Data items:
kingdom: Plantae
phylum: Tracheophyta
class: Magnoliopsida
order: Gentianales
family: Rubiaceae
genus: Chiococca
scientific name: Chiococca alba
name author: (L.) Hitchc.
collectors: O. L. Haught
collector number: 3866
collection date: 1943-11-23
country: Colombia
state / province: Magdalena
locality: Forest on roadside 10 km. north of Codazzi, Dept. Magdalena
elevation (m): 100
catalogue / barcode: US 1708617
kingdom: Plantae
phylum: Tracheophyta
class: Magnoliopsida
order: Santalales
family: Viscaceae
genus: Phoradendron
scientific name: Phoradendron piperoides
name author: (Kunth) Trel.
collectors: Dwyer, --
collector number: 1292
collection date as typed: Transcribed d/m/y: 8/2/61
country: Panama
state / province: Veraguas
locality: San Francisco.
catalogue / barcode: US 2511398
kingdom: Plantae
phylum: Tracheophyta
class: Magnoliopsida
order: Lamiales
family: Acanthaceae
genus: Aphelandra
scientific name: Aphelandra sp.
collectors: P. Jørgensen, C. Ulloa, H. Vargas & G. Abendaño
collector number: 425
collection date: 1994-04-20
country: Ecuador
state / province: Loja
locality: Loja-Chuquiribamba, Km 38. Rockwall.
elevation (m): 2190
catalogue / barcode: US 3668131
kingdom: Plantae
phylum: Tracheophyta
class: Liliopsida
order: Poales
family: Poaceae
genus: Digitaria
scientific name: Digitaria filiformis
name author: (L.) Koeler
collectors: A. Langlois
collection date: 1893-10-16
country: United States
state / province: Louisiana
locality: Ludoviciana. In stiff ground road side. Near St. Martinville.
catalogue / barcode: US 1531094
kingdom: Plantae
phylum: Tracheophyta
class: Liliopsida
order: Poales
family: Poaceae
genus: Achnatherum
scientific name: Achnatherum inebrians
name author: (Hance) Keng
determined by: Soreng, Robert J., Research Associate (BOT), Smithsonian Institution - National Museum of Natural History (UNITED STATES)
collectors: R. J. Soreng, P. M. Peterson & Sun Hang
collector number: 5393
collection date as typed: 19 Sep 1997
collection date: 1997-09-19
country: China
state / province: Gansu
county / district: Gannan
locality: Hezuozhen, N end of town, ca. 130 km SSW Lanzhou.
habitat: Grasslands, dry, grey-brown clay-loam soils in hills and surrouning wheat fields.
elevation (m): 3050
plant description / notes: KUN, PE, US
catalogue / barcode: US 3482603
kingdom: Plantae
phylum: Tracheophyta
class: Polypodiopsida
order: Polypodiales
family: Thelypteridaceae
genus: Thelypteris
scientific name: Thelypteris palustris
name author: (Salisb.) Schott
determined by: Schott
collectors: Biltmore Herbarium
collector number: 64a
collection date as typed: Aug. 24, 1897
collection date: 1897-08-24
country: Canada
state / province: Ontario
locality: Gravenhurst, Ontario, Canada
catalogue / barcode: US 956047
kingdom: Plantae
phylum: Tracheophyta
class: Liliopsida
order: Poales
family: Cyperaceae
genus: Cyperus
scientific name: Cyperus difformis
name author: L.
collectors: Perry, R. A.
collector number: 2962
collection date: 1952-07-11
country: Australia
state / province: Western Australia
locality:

# GIVEN INSTRUCTION
Report, in full, every line of the entries above that contains the word "order". Case counts.

# SOLVED PROBLEM
order: Gentianales
order: Santalales
order: Lamiales
order: Poales
order: Poales
order: Polypodiales
order: Poales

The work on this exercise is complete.